Newly acquired Cardinals bullpen piece Ryan Fernandez is flying under the radar

In need of bullpen help, one of those pieces was found through the Rule 5 Draft for the Cardinals.
St. Louis Cardinals v San Francisco Giants
St. Louis Cardinals v San Francisco Giants / Thearon W. Henderson/GettyImages

The Cardinals have already started adding to their bullpen. They are not finished but this looks like a good start.

In the Rule 5 draft, the Cardinals selected Ryan Fernandez. Fernandez is a right-handed reliever, that was drafted by the Red Sox in 2018 in the 23rd round. As a Rule 5 selection, it is all but certain that he will be part of our opening-day roster.

The Rule Five draft was put into place to keep teams from hoarding good players and keeping them in the minors for years. Now if you have been stuck in the minors you can get a chance to start with another team. The new team must keep the player on the major league roster or lose the player.

How excited should we be? Well, in 2012 Boston lost another pitcher named Ryan in the Rule 5 draft to the Minnesota Twins. He was later traded to Houston and now Ryan Presley is the Astros closer. Presley was an exception. Most Rule Five players have made very little impact over the years. If they were elite prospects they usually found a way to make the big league team. That is unless you are stuck behind someone like Paul Goldschmidt.

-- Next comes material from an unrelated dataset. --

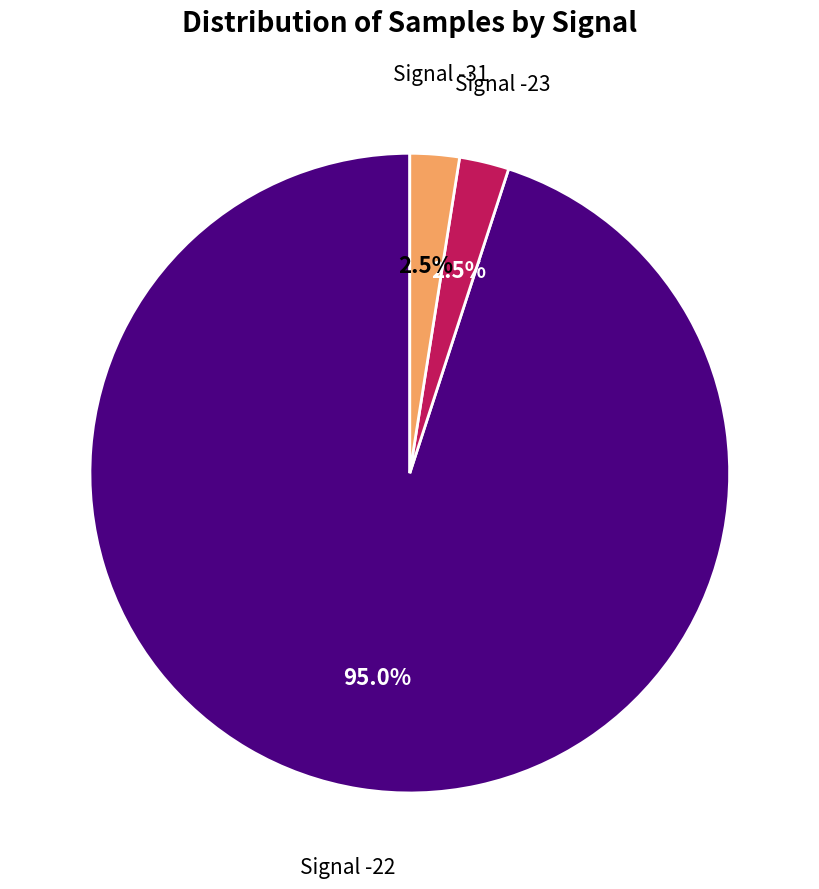

Does any single category account for the majority?

Yes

He should slot right into middle relief. Last year he pitched in A, AA, and AAA. His fastball has topped out in the high 90s and is effective when he gets movement. He has an above-average slider and cutter. I’m sure what gets the attention of the Cardinals is that in 2023 he had an 11.1 SO9. Only Helsley and Hicks had a higher number. His SO/W ratio was 3.72 last year and only Gallegos and Romero were better in that category.

This is what Eric Longenhagen and Tess Taruskin from Fangraphs had to say about Fernandez:

“Fernandez is a single-inning relief prospect with some of the best stuff of anyone available in this year’s Rule 5 draft. He began 2023 on the injured list but was quickly bumped up to Triple-A once he was healthy. His four-seamer sits 94-96 mph and touches 97. To call his cutter a secondary would be misleading, as it surpassed his fastball usage at Triple-A, accounting for 48% of the pitches he threw at that level and inducing a 47% chase rate. His use of his gyroscopic slider dipped in 2023, but when he did throw it, it earned him a combined 63% whiffs (73% at Triple-A), and that kind of bat-missing ability is, ironically, nothing to shake a stick at. His strike-throwing ability makes him very likely to stick on St. Louis’ roster and contribute in a middle-inning capacity. This was the first relief-only pitcher to come off the board in the draft and is the one we feel most confident will have a good 2024. “

Another number that jumps out is his launch angle. Fangraphs show it at 7.9 degrees. Anything less than ten degrees will usually get you a ground ball. For a comparison, Giovanny Gallegos had an LA of 16.3 last year. That difference is why Fernandez allowed 0.9 home runs per nine innings pitched across his entire minor league career and Gallegos allowed 1.8 home runs per nine innings in 2023.

It sounds like if he can stay healthy Fernandez should be a nice addition to our bullpen.